### Prompt
Using the Q&A with Kevin M. Levin, answer each question briefly.
(a) Which press is publishing Levin's book on black Confederates?
(b) What is the name of the blog Levin founded?
(c) In what year did Levin write his first blog post about the black Confederate myth?

### Document excerpt
The B&A Q&A: Kevin M. Levin

This postwar depiction of a Confederate army camp shows both soldiers and the slaves who served them while at war.

In his latest book, Searching for Black Confederates: The Civil War’s Most Persistent Myth (to be published this fall by the University of North Carolina Press), Boston-based historian and educator Kevin M. Levin tackles the enduring claim that tens of thousands of African Americans willingly fought as soldiers in the Confederate army. We recently sat down with Levin—founder of the award-winning blog Civil War Memory (civilwarmemory.com)—to learn about his work on the controversial subject.

How did you come to write a book about so-called black Confederates?

I wrote my first blog post about the black Confederate myth back in 2008. Over the years these posts have generated hundreds of comments and often heated discussion. At its core the question is not simply whether blacks served as Confederate soldiers, but how we think about and remember the place of slavery in the American Civil War. The subject bridges my interests in the history and memory of the Civil War, digital media literacy, and history education. From the beginning I was struck by the wide discrepancy between what Confederates themselves had to say about the status and role of enslaved people in the war effort and the wild claims made today about the existence of tens of thousands of loyal black Confederate soldiers. These claims can be found on thousands of websites, in history textbooks, National Park Service exhibits, and monuments, and even in the writings of two Harvard scholars. I wanted to better understand why some people insist on defending this narrative in the face of overwhelming evidence to the contrary and why others who have a sincere interest in the history of the war fall victim to this myth.

### Dataset content
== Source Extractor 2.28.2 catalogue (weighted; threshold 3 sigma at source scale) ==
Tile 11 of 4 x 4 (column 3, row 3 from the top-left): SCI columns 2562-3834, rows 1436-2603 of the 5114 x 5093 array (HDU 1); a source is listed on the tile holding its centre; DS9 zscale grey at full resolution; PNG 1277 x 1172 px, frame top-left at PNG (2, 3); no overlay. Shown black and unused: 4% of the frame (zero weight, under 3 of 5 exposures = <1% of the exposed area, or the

### Task result
(a) The University of North Carolina Press.
(b) Civil War Memory.
(c) 2008.